O exemplo observado no exterior foi adotado pela empresa, que chegou a reduzir seu quadro de mão de obra em 30% nos últimos seis anos. “Isso reduziu nossos custos e nos tornou mais competitivos. Afinal, a cada R$ 1 que pago para o operário, desembolso outros R$ 5 com custos indiretos como com transporte, alimentação e legislação trabalhista. Então, tudo isso faz com que o custo do profissional seja muito alto. Já com o equipamento você não paga isso”, observa Abrahão Netto.

Ricardo Abrahão diz que a inovação faz parte do negócio
Ricardo Abrahão diz que a inovação faz parte do negócio
Foto: Marcelo Prest

Outra alternativa encontrada pela empresa foi passar a fazer estruturas pré-moldadas. “Em vez de fazer a construção no local, realizamos na fábrica, onde alcançamos uma produtividade muito maior a partir da utilização de processos repetitivos. Isso faz diferença. Se não tivéssemos essa inovação, estaríamos estagnados.
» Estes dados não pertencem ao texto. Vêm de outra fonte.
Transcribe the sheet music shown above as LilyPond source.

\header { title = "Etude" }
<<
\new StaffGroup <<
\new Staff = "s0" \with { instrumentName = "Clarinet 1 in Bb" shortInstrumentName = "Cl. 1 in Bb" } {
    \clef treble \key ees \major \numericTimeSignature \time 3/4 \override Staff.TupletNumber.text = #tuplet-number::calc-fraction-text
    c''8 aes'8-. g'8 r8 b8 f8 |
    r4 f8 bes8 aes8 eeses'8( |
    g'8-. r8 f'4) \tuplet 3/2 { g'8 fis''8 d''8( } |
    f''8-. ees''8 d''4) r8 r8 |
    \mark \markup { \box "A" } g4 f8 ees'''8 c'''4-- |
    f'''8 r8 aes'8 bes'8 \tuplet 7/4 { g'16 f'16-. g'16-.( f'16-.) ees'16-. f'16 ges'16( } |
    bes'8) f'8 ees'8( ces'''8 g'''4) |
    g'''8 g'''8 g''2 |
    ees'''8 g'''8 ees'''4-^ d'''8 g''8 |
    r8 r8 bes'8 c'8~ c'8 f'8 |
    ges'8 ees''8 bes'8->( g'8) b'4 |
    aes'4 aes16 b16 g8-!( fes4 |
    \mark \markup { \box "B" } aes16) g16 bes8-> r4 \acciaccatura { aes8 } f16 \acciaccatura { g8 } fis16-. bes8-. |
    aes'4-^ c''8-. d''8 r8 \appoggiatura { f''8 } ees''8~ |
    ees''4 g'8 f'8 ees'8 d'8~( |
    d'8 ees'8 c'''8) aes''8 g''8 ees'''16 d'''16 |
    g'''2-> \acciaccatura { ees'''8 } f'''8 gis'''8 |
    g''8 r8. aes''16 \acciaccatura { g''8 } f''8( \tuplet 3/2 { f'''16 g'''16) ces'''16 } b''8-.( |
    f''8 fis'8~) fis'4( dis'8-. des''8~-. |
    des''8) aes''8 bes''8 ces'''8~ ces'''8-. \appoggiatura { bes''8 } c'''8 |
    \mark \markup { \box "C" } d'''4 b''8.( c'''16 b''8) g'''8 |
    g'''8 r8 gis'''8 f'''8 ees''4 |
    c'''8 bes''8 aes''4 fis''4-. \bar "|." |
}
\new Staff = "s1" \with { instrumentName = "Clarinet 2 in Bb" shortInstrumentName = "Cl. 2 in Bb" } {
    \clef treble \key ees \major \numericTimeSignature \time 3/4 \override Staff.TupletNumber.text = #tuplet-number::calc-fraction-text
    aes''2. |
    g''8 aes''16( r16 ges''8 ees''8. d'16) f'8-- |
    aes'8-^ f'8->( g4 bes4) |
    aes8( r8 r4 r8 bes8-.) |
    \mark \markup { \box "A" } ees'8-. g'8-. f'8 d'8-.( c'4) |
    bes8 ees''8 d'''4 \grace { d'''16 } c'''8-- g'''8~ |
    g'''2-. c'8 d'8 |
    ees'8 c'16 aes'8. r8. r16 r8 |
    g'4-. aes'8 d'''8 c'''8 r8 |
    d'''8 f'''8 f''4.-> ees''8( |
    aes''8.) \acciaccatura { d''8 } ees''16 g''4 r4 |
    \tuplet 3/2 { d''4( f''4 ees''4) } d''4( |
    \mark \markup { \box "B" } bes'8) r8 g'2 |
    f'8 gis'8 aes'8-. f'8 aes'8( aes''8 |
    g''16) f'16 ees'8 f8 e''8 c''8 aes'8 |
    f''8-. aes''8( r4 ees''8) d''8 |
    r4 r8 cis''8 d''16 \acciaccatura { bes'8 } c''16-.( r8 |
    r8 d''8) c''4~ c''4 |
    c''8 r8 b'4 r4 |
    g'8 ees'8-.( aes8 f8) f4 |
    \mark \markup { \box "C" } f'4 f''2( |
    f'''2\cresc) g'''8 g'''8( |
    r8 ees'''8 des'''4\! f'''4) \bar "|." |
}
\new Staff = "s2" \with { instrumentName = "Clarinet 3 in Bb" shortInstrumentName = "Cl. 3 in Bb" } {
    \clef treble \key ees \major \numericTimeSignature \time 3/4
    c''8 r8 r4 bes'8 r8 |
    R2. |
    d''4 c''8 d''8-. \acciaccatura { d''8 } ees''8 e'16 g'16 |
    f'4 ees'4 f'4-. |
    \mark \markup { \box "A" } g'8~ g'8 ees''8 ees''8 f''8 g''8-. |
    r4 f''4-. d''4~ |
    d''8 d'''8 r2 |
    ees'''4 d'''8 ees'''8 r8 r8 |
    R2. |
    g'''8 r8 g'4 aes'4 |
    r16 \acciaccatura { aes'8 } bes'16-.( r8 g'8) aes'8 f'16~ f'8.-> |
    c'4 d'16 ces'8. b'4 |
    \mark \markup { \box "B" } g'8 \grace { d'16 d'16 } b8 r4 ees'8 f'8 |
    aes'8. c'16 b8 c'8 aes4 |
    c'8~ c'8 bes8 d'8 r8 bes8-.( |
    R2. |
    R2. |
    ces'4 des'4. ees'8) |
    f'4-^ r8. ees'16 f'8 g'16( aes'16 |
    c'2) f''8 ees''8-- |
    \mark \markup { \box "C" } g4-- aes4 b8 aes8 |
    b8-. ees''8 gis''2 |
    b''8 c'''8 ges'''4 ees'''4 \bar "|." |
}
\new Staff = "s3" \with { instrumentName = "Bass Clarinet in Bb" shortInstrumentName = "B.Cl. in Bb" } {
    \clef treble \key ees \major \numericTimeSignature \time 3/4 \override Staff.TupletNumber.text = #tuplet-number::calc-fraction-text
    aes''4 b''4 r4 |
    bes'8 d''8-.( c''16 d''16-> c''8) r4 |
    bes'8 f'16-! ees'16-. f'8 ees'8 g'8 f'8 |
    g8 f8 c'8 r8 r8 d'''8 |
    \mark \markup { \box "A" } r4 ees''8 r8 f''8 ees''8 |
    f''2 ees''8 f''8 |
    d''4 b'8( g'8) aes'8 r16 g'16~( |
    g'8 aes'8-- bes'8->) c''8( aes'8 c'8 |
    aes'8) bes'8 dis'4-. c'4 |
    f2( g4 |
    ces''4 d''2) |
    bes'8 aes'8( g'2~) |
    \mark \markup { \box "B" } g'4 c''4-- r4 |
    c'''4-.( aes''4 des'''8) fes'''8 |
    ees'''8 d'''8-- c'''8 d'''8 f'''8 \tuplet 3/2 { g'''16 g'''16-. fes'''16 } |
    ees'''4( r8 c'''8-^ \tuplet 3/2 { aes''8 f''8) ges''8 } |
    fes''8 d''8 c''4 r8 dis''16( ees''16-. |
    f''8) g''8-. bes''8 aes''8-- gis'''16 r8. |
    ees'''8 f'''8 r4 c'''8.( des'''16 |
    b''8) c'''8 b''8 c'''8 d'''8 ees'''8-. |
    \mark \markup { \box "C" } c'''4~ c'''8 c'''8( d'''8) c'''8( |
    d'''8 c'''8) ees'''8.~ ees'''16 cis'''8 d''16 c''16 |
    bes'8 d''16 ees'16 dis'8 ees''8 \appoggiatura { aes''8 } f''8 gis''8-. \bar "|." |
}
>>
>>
Quando a empresa tem produtividade alta, ela acaba sendo competitiva, e aí consegue ganhar concorrências”, frisa o diretor ao citar que, atualmente, a empresa executa obras no Estado, no Mato Grosso do Sul, em Minas Gerais e no Maranhão.

Para o economista e professor dos MBAs da FGV Robson Gonçalves, a produtividade coloca as empresas em patamares muito mais competitivos no mercado, especialmente em uma época em que a concorrência é global e não mais local.

O professor rebate ainda o discurso de quem diz que o aumento da produtividade é responsável por gerar desemprego. “Esse é um argumento de quem está parado no século 20. Quando se ganha produtividade, você libera o profissional para outras atividades, e quando a economia cresce, ela gera oportunidades mais qualificadas. Essa história de que gera desemprego é falácia. O que a produtividade traz é uma mudança, e para melhor, do perfil do emprego.”

O diretor de tecnologia e inovação do Grupo Águia Branca, Janc Lage, acrescenta que para que a produtividade seja alcançada, e consequentemente a empresa se torne mais competitiva, a cultura de inovação e melhoria de processos deve ser constantemente disseminada por toda a empresa, e especialmente estimulada pelos líderes. “Além disso, para você manter um ambiente produtivo, as pessoas precisam vestir a camisa da empresa, sentir orgulho do local onde trabalham.”

Gonçalves pondera que hoje, em função da crise, a produtividade que já era deficitária no país, fica ainda mais comprometida. “Na crise, as empresas acabam reduzindo a escala de operação, as instalações são subutilizadas e isso reduz a produtividade. Precisamos reverter esse quadro.”